Supplied data.
··········
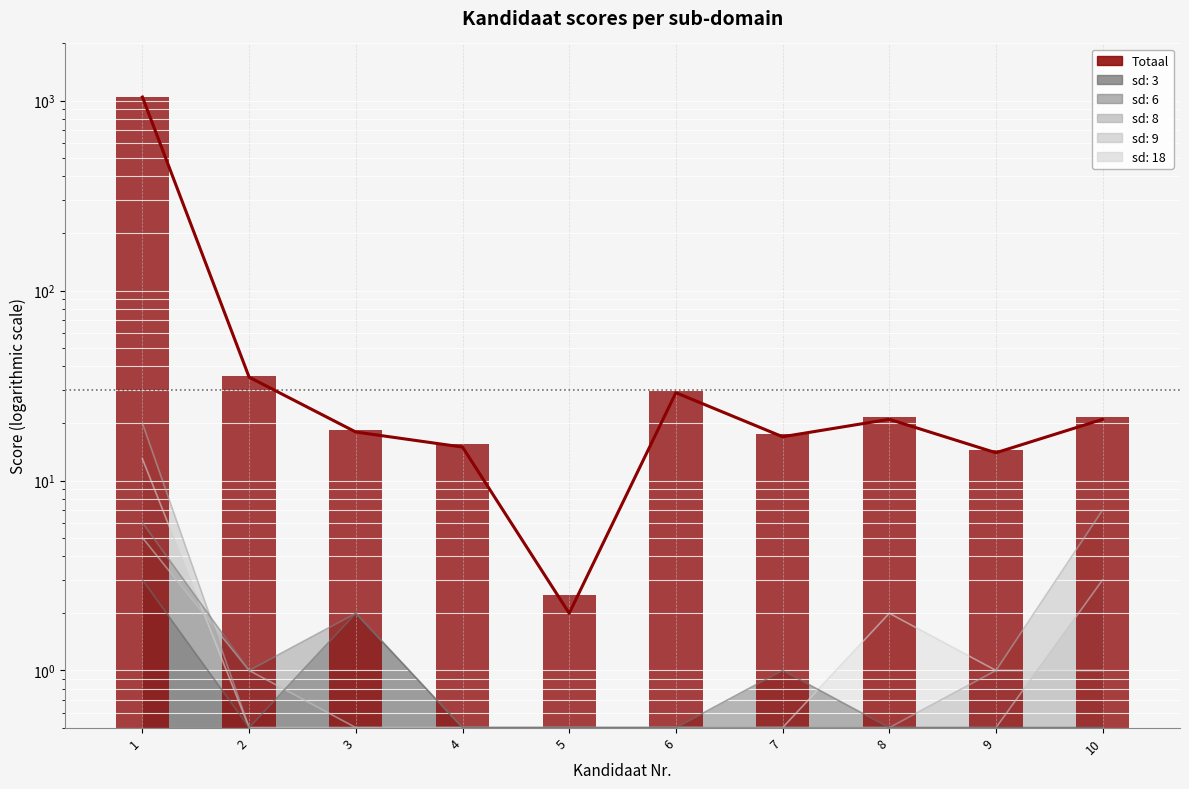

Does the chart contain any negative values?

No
··········
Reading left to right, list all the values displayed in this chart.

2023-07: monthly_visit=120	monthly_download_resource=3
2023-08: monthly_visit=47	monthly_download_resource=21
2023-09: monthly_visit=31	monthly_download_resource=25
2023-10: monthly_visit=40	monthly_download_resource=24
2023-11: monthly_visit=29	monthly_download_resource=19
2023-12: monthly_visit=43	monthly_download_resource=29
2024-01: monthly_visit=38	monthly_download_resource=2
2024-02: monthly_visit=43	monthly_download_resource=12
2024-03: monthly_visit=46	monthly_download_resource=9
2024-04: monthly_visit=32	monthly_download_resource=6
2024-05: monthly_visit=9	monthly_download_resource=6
··········
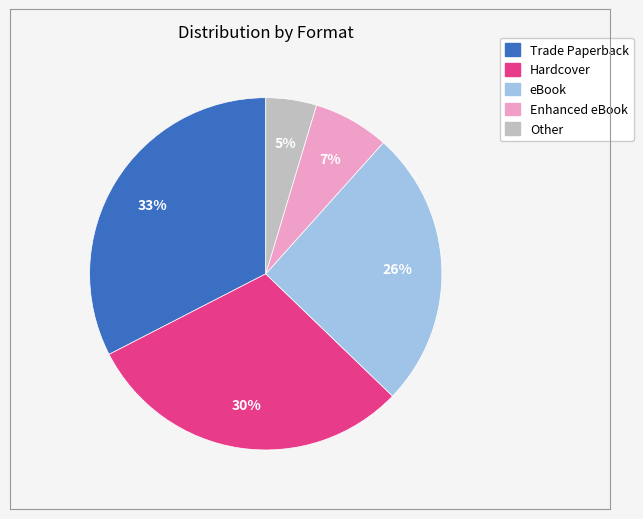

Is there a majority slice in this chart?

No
··········
Prompt.
Copy each of the rows above that contains the word "chart", matching case exactly.

Written solution.
Does the chart contain any negative values?
Reading left to right, list all the values displayed in this chart.
Is there a majority slice in this chart?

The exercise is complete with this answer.